# 4 square



## vandecarr

Hello again,

Can you please let me know what you think of this? Again, the model is my youngest daughter. I can take a beating so let me know what you really think. These were shot with a Diana +.









Thanks,
Mike


----------



## doobs

I like em all. Great captures and use of the Diana.


----------



## windrivermaiden

The only thing I would do different is to have her in the same out fit in all four...or in 4 different. the 3 in the same and then the other one contrasts too much for my sensibilities. But it is by no means a flaw in the set. Just my taste.

That and strive to get her whole body in...the top of the head maybe clipped but her feet definitley. maybe...in the next set. I know it is hard to know where the individual camera is going to point...and I still like the feet clipped off. it sort of goes with the images.

( then in my take on it...I'd print in the darkroom and hand color in one color of the dots on her tights)

I like the moody-ness of it. That she isn't cheezing for the camera is nice. It is pretty rare to see a kid these days with out a big fake grin in photos.
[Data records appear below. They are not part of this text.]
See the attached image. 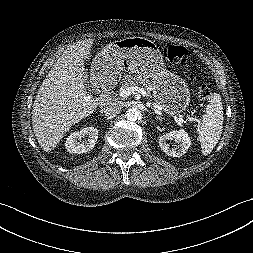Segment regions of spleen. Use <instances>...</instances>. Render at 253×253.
<instances>
[{"mask_svg": "<svg viewBox=\"0 0 253 253\" xmlns=\"http://www.w3.org/2000/svg\"><path fill=\"white\" fill-rule=\"evenodd\" d=\"M222 125L223 106L221 97L214 93L209 96L206 112L203 115L202 125L198 133L203 155L210 154L218 143L222 133Z\"/></svg>", "mask_w": 253, "mask_h": 253, "instance_id": "1", "label": "spleen"}]
</instances>
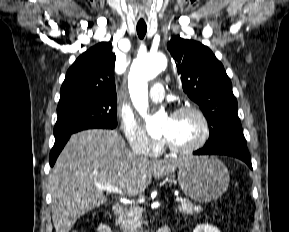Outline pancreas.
I'll return each mask as SVG.
<instances>
[{
  "mask_svg": "<svg viewBox=\"0 0 289 232\" xmlns=\"http://www.w3.org/2000/svg\"><path fill=\"white\" fill-rule=\"evenodd\" d=\"M178 210L187 215L200 213L201 207L192 203H182L178 206ZM142 212L143 209L138 206H131L126 209L121 218V229L123 232H139L142 229Z\"/></svg>",
  "mask_w": 289,
  "mask_h": 232,
  "instance_id": "pancreas-1",
  "label": "pancreas"
}]
</instances>
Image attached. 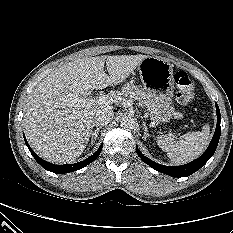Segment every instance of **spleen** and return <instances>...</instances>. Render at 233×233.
Returning <instances> with one entry per match:
<instances>
[{
  "label": "spleen",
  "mask_w": 233,
  "mask_h": 233,
  "mask_svg": "<svg viewBox=\"0 0 233 233\" xmlns=\"http://www.w3.org/2000/svg\"><path fill=\"white\" fill-rule=\"evenodd\" d=\"M210 127L203 126L201 132H188L178 140L166 135L157 137V144L167 152L168 157L174 163H187L197 158L206 148L209 142Z\"/></svg>",
  "instance_id": "obj_1"
}]
</instances>
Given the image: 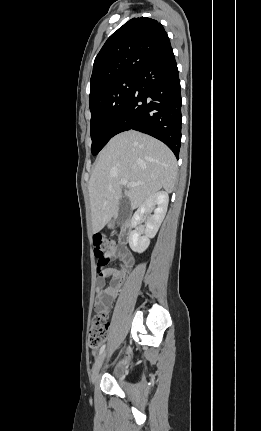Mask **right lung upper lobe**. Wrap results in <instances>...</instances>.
I'll return each instance as SVG.
<instances>
[{
    "label": "right lung upper lobe",
    "instance_id": "cb5924a9",
    "mask_svg": "<svg viewBox=\"0 0 261 431\" xmlns=\"http://www.w3.org/2000/svg\"><path fill=\"white\" fill-rule=\"evenodd\" d=\"M171 47L157 20L133 18L115 31L95 58L90 92L125 76L138 75L152 59Z\"/></svg>",
    "mask_w": 261,
    "mask_h": 431
}]
</instances>
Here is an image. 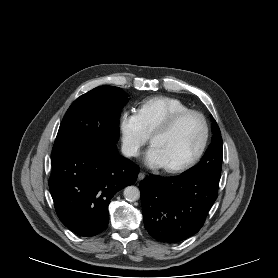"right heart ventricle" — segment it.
<instances>
[{
  "mask_svg": "<svg viewBox=\"0 0 278 278\" xmlns=\"http://www.w3.org/2000/svg\"><path fill=\"white\" fill-rule=\"evenodd\" d=\"M189 110L181 100L168 96H155L141 101L137 108L142 123L150 134L157 126L174 114Z\"/></svg>",
  "mask_w": 278,
  "mask_h": 278,
  "instance_id": "obj_1",
  "label": "right heart ventricle"
}]
</instances>
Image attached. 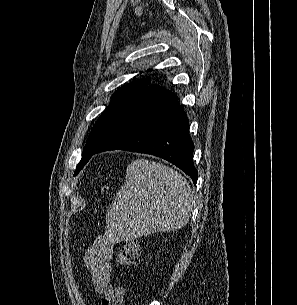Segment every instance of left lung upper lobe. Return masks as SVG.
I'll list each match as a JSON object with an SVG mask.
<instances>
[{
    "mask_svg": "<svg viewBox=\"0 0 297 305\" xmlns=\"http://www.w3.org/2000/svg\"><path fill=\"white\" fill-rule=\"evenodd\" d=\"M150 82L151 81L148 79L135 81L121 87L112 95V103L103 111L87 139L82 152V158L77 165L74 175L80 172L93 153L99 148L117 117L123 112L128 104L150 84Z\"/></svg>",
    "mask_w": 297,
    "mask_h": 305,
    "instance_id": "5c2ea615",
    "label": "left lung upper lobe"
}]
</instances>
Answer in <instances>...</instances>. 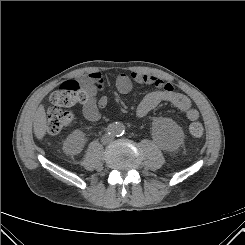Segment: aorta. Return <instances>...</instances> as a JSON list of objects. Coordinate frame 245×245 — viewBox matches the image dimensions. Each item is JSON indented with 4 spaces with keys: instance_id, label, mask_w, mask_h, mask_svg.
Here are the masks:
<instances>
[{
    "instance_id": "obj_1",
    "label": "aorta",
    "mask_w": 245,
    "mask_h": 245,
    "mask_svg": "<svg viewBox=\"0 0 245 245\" xmlns=\"http://www.w3.org/2000/svg\"><path fill=\"white\" fill-rule=\"evenodd\" d=\"M125 131V126L122 123H114L111 125V132L114 135H122Z\"/></svg>"
}]
</instances>
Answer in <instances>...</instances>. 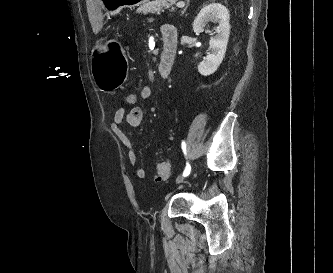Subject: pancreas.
Here are the masks:
<instances>
[{
    "label": "pancreas",
    "mask_w": 333,
    "mask_h": 273,
    "mask_svg": "<svg viewBox=\"0 0 333 273\" xmlns=\"http://www.w3.org/2000/svg\"><path fill=\"white\" fill-rule=\"evenodd\" d=\"M175 2L176 0H154L141 6L138 9V13L146 15L147 13L160 12L162 10V8L160 7L161 5L164 8L169 9L170 11H174L175 8L172 6L173 4H175Z\"/></svg>",
    "instance_id": "1"
}]
</instances>
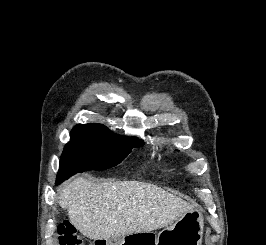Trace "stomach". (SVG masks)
<instances>
[{"mask_svg": "<svg viewBox=\"0 0 266 245\" xmlns=\"http://www.w3.org/2000/svg\"><path fill=\"white\" fill-rule=\"evenodd\" d=\"M204 219L200 211H189L179 221L160 231L158 235L148 233H128L121 237L118 245L133 242V245H202ZM115 241V239H113ZM106 241L105 245H115Z\"/></svg>", "mask_w": 266, "mask_h": 245, "instance_id": "stomach-1", "label": "stomach"}]
</instances>
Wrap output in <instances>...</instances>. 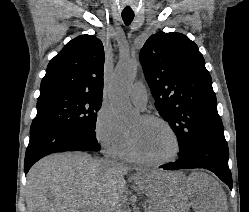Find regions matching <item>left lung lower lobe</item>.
Listing matches in <instances>:
<instances>
[{
  "instance_id": "0a47b994",
  "label": "left lung lower lobe",
  "mask_w": 249,
  "mask_h": 212,
  "mask_svg": "<svg viewBox=\"0 0 249 212\" xmlns=\"http://www.w3.org/2000/svg\"><path fill=\"white\" fill-rule=\"evenodd\" d=\"M228 157L229 150L224 133H212L195 139L187 150L179 154L177 161L162 165L160 168L169 170L208 169L232 189Z\"/></svg>"
}]
</instances>
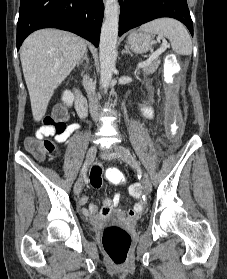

I like these.:heart:


----------



## vandecarr

Thanks,

I appreciate all your input and will keep it in mind in the future.



Mike


----------



## gsga

i agree with wrm for the most part. when you lay out photos together this way, it suggests a series. so its a little odd that she's not in the same outfit, yet the backgrounds look similar and could be mistaken for the same location. in 3 you have the absence of any modern structures, technology, etc... combined with her dress... the shots look timeless. amazing! could have been shot in the 1950's. not the case in the bottom right.

with that said, maybe try to find a commonality btw 4 totally dif shots of the same subject... maybe its your cropping. or her expression. or the light quality. or her activity. etc...

the cropping here doesn't bother me. in fact, break her out of the box more often. some close up, some farther away.

whenever i do a series, i try to make sure each photo can stand alone as well. and these are all beautiful... and each could be printed alone. 

nice work with the diana! i just got a lomo fisheye and am psyched to dev my first roll.

cheers


----------